Kelso emphasized the full employment of all resources aspect of the plan in The New Capitalists by including a proposal for a "Full Production Act of 19—" in a book he published with Patricia Hetter a few years after The New Capitalists: Two-Factor Theory: The Economics of Reality (New York: Random House, 1967). In his "Explanatory Note" Kelso states,
The Full Production Act of 19—, although useful as a model for economic policy legislation based on two-factor theory . . . has been designed for illustrative purposes to replace the Employment Act of 1946. Since the latter act is generally recognized to be the most important economic policy legislation in the United States, the immediate question arises as to why it should be superseded.

The reason is this: the Employment Act of 1946 is bottomed on one-factor economic theory. It assumes that economic goods and services are produced only by labor, and that capital (the nonhuman factor of production) functions mysteriously to make labor more productive. This is what the "conventional economic wisdom" of our day holds to be true, but in fact, it is not true.

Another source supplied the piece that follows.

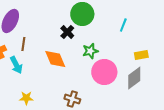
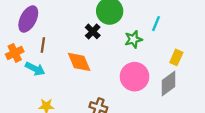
green star: (90, 51) -> (133, 39), moved
yellow rectangle: (141, 55) -> (176, 57), turned -56
cyan arrow: (16, 65) -> (35, 69), turned -36

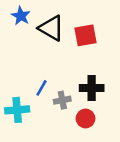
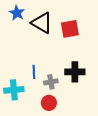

If the function of technology is to shift the burden of production from labor onto capital — that is, to substitute production by the nonhuman factor for human toil; and if the great bulk of our wealth is already produced by capital (rather than by labor), as our eyes tell us is the case, then full employment, even if attainable, is never enough. No household can reach its maximum economic productiveness, no matter how many members of it are employed, nor can it enjoy equality of opportunity for personal leisure and economic security, unless it also owns a viable capital estate. (Two-Factor Theory, op. cit., 167-168.)
The time was drawing closer to when a "prime mover" would recognize (at least in part) the revolutionary wisdom inherent in the Kelso ideas. Unfortunately, other factors were also operating that had — and continue to have — the potential both to inhibit or prevent effective implementation of the ideas, as well as provide another trigger that would bring the economy down in a crash far worse than that of 1929.